A ministra Nancy Andrighi, entretanto, acredita que, no geral, os tribunais têm aplicado bem essa técnica. Ela alertou que criminosos buscam constantemente novos artifícios para burlar a legislação. “O que de início pode parecer exagero ou abuso de tribunais na interpretação da lei, logo se mostra uma inovação necessária”, declarou.
Fraudes e limites
A ministra do STJ dá como exemplo um recente processo relatado por ela, o REsp 1.259.018. A principal questão no julgado é a possibilidade da extensão dos efeitos da falência a empresas coligadas para reparar credores. A ministra Nancy apontou que haveria claros sinais de fraude, com transferência de bens entre as pessoas jurídicas coligadas e encerramento das empresas com dívidas. Para a ministra, os claros sinais de conluio para prejudicar os credores autorizaria a desconsideração da personalidade das empresas coligadas e a extensão dos efeitos da falência.
Impor limites ao uso da desconsideração também é preocupação constante de outros magistrados do STJ, como manifestado pelo ministro Massami Uyeda em outro processo. No REsp 1.080.682, a Caixa Econômica Federal, por meio da desconsideração, tentou cancelar a transferência de imóvel para pessoa jurídica em processo de falência.

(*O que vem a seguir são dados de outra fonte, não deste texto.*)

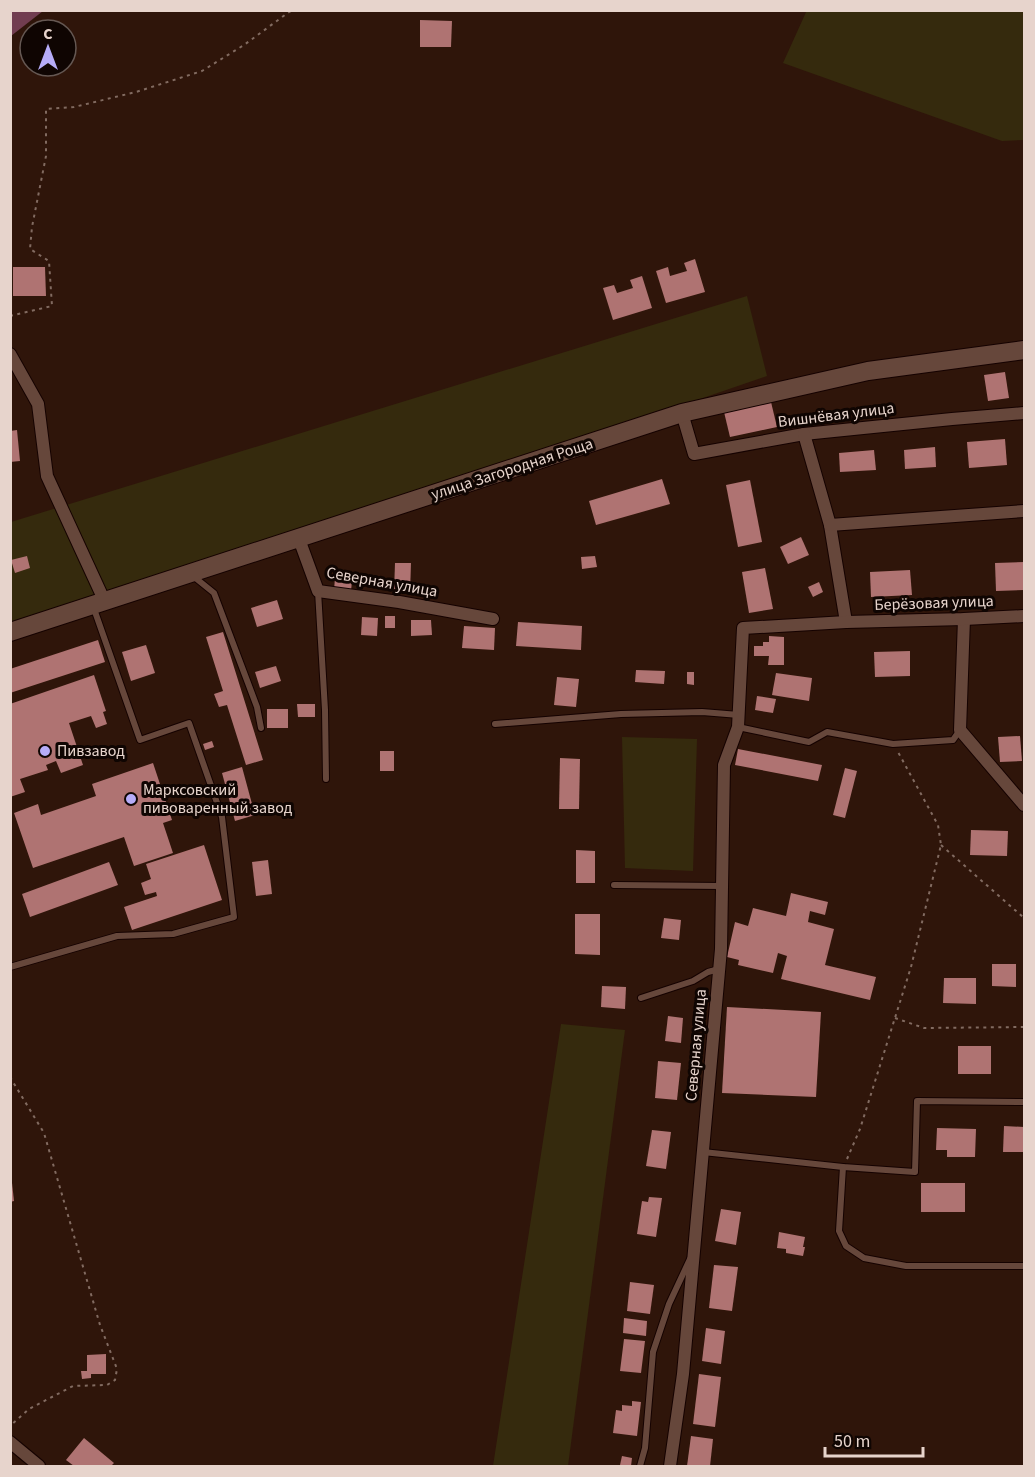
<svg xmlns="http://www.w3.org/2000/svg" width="1035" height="1477" font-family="'Source Sans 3',sans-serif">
  <rect width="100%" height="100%" fill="#2f150a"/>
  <g fill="#352a0d">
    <path d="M807,10L1024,11V140L1002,141L783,63Z"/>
    <path d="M747,296L767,376L206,569L11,632V522Z"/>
    <path d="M622,737L697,739L693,871L625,868Z"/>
    <path d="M561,1024L625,1030L568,1466H493Z"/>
  </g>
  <path fill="#713d50" d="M11,10H43V11L11,36Z"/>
  <g fill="#af7372">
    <path d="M420,20L452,21L451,47H420Z"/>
    <path d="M695,259L705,292L666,303L656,271L668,267L670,276L687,271L684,263Z"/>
    <path d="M13,267H45L46,296H13Z"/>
    <path d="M642,276L652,308L613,320L603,288L614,285L617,293L633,288L630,280Z"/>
    <path d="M1005,372L1009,398L988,401L984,375Z"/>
    <path d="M771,402L777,427L730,437L724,412Z"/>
    <path d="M17,430L20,461L10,462V431Z"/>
    <path d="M1005,439L1007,465L969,468L967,442Z"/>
    <path d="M935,447L936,467L905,469L904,450Z"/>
    <path d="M874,450L876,470L840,472L839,453Z"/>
    <path d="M662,479L670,504L596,525L589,501Z"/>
    <path d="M750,480L762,542L738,547L726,485Z"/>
    <path d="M801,537L809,555L788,564L780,547Z"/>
    <path d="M27,556L30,568L15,573L11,560Z"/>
    <path d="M595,556L597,567L582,569L581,557Z"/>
    <path d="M1024,562V590L996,591L995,563Z"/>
    <path d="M395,563H411L410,593L394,592Z"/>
    <path d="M765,568L773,609L749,613L742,572Z"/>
    <path d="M910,570L912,595L871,597L870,572Z"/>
    <path d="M335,578L352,580L351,592L334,590Z"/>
    <path d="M819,582L823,592L813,597L808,587Z"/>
    <path d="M277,600L283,619L257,627L251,608Z"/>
    <rect x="385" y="616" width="10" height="12"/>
    <path d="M362,617L378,618L377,636L361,635Z"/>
    <path d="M411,620H431L432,635L411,636Z"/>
    <path d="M518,622L582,626L581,650L516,646Z"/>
    <path d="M464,626L495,628L494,650L462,648Z"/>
    <path d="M223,632L263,760L246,765L227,705L219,707L214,694L223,691L206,637Z"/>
    <path d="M769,636L784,637V665H768L769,656H754V646H763V642H769Z"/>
    <path d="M98,640L105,662L10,693V669Z"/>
    <path d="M146,645L155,673L131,681L122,652Z"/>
    <path d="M910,651V676L875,677L874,652Z"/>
    <path d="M276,666L281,681L260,688L255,672Z"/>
    <path d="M636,670L665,671L664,684L635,682Z"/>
    <path d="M687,672H694V685L687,684Z"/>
    <path d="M776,673L812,678L809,701L772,695Z"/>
    <path d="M94,675L106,711L103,712L107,724L96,728L91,716L69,723L83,765L61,773L56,761L46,765L48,770L20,779L25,792L10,797V704Z"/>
    <path d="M557,677L579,679L576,707L554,705Z"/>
    <path d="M757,696L776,699L773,713L755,710Z"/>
    <path d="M297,704H315V717H298Z"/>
    <rect x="267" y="709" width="21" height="19"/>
    <path d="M1020,736L1022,761L1000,762L998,737Z"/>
    <path d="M212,741L214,747L205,750L203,744Z"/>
    <path d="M738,749L822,765L818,781L735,765Z"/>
    <rect x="380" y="751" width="14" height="20"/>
    <path d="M560,758L580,759L579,809H559Z"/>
    <path d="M153,763L172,820L163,823L173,853L134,866L124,837L33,868L14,813L38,804L41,815L96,796L92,784Z"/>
    <path d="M242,767L255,815L235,821L222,773Z"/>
    <path d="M845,768L857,771L845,818L833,815Z"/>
    <path d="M971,830L1008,831L1007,856L970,855Z"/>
    <path d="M204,845L222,900L132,930L124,907L157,896L156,892L145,895L141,883L151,879L146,864Z"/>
    <path d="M576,850L595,851V883H576Z"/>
    <path d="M268,860L272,894L256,896L252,862Z"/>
    <path d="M109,862L118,885L30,917L22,894Z"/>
    <path d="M791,893L828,902L825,915L810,911L808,922L834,929L825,965L876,977L870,1000L781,979L787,956L778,953L773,973L738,965L739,960L727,957L735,922L748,926L753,908L786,916Z"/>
    <path d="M575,914H600V955L575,954Z"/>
    <path d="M664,918L681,920L679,940L661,938Z"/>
    <path d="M992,964H1016V987L992,986Z"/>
    <path d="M944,978H976V1004L943,1003Z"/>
    <path d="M602,986L626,987L625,1009L601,1007Z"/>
    <path d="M727,1007L821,1012L816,1097L722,1093Z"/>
    <path d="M668,1016L683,1018L681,1043L665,1041Z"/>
    <rect x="958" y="1046" width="33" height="28"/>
    <path d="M658,1061L681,1063L677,1100L655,1098Z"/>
    <path d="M1004,1126L1024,1127V1152H1003Z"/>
    <path d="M937,1128L976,1129L975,1157H947V1150H936Z"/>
    <path d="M652,1130L671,1132L666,1169L646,1166Z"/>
    <path d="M10,1183H12L14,1201L10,1202Z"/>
    <rect x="921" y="1183" width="44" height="29"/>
    <path d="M649,1197L662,1198L656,1237L637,1234L642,1201L648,1202Z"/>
    <path d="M721,1209L741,1212L736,1245L715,1241Z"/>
    <path d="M779,1232L805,1237L803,1247H805L803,1256L786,1253V1249L777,1248Z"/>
    <path d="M714,1265L738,1267L732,1311L709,1308Z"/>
    <path d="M630,1282L654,1285L650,1314L627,1311Z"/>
    <path d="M624,1318L647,1321L646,1336L623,1333Z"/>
    <path d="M706,1328L725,1331L721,1364L702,1361Z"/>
    <path d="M624,1339L645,1341L641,1373L620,1371Z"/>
    <path d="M106,1354V1374H91V1378L82,1379L81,1371H87V1355Z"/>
    <path d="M699,1374L721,1377L715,1427L693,1424Z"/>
    <path d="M632,1401L641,1402L637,1436L613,1433L616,1410L622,1411V1405L632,1406Z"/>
    <path d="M691,1436L713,1439L710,1466H687Z"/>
    <path d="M84,1438L114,1463L111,1466H74L66,1460Z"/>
    <path d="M622,1456L632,1458L631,1466L620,1465Z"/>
  </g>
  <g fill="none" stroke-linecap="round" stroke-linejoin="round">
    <g stroke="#150200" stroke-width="8">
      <g id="lane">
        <path d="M193,576L214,593L257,707L261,728"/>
        <path d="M318,591L325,710L326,779"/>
        <path d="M495,724L621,714L702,712L739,715"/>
        <path d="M738,727L809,742L827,732L893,744L953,740L960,730"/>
        <path d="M614,885L722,886"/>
        <path d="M10,967L117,936L173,934L234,917L222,817L189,723L140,740L93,606"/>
        <path d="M641,998L693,981L708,972L719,969"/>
        <path d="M703,1152L843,1167L915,1172L917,1101L1024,1102"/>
        <path d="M843,1167L839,1231L846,1246L864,1258L906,1266H1024"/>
        <path d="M640,1466L645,1448L653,1352L669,1304L690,1259"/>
      </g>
    </g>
    <g stroke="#150200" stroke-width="14">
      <g id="street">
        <path d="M10,354L38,404L47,476L105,602"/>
        <path d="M682,413L694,454L804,434L952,419L1024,413"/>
        <path d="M804,434L830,525L846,622"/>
        <path d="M830,525L1024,511"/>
        <path d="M299,539L318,591L399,602L493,619"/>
        <path d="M964,619L960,730L1024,805"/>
        <path d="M10,1442L39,1466"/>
        <path d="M670,1466L683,1374L721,949L724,765L738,727L743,628L846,622L964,619L1024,616"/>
      </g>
    </g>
    <g stroke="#150200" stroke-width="20">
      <path id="secondary" d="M10,632L682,413L868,371L1024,350"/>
    </g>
    <g stroke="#826b61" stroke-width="2" stroke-dasharray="3 4.5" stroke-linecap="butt">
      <path d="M10,316L52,306L49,261L30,249L32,227L46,156V109L74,107L136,92L202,71L244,45L289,12L293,10"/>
      <path d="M941,845L1024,918"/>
      <path d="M895,1018L924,1028L1024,1027"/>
      <path d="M10,1077L44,1133L100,1325L117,1369L115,1380L107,1385L73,1386L29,1409L10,1426"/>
      <path d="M847,1159L860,1129L911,967L941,845L938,825L898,752"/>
    </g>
    <use href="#lane" stroke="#66473b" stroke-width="6"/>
    <use href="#street" stroke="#66473b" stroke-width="12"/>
    <use href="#secondary" stroke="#66473b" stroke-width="18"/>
  </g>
  <g fill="#b6acf8" stroke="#0f0502" stroke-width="2">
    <circle cx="45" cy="751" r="6"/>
    <circle cx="131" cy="799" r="6"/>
  </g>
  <g text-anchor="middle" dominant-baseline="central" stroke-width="6" stroke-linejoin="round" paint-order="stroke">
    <g font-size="16" fill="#e7d4cc" stroke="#0f0502">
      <text transform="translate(836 415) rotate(-7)">Вишнёвая улица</text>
      <text transform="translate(512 469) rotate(-18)">улица Загородная Роща</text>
      <text transform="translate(382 582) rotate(10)">Северная улица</text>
      <text transform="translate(934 603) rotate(-2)">Берёзовая улица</text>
      <text transform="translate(696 1045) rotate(-85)">Северная улица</text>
    </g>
    <g font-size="16" fill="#e7d4cc" stroke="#0f0502" text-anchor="start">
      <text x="57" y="751">Пивзавод</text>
      <text x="143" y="790">Марксовский<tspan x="143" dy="18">пивоваренный завод</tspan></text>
    </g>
  </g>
  <rect width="1035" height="1477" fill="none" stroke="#e7d4cc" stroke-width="24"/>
  <g transform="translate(48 48)"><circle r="28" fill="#0f0502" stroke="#655853" stroke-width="1.5"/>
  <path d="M0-4.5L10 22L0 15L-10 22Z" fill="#b6acf8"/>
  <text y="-9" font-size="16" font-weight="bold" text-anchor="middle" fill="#e7d4cc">С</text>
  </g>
  <path d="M825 1447v9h98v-9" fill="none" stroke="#e7d4cc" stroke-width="3"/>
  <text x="834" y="1447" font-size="18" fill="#e7d4cc" stroke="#0f0502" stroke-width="4.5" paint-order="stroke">50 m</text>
</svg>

O bem pertencia ao ex-administrador da empresa falimentar e, segundo a Caixa, seria uma tentativa de mascarar sua verdadeira propriedade. Contudo, o ministro Uyeda apontou que a transferência do imóvel ocorreu mais de um ano antes da tentativa de penhora. Além disso, naquele momento, o proprietário do imóvel não administrava mais a empresa.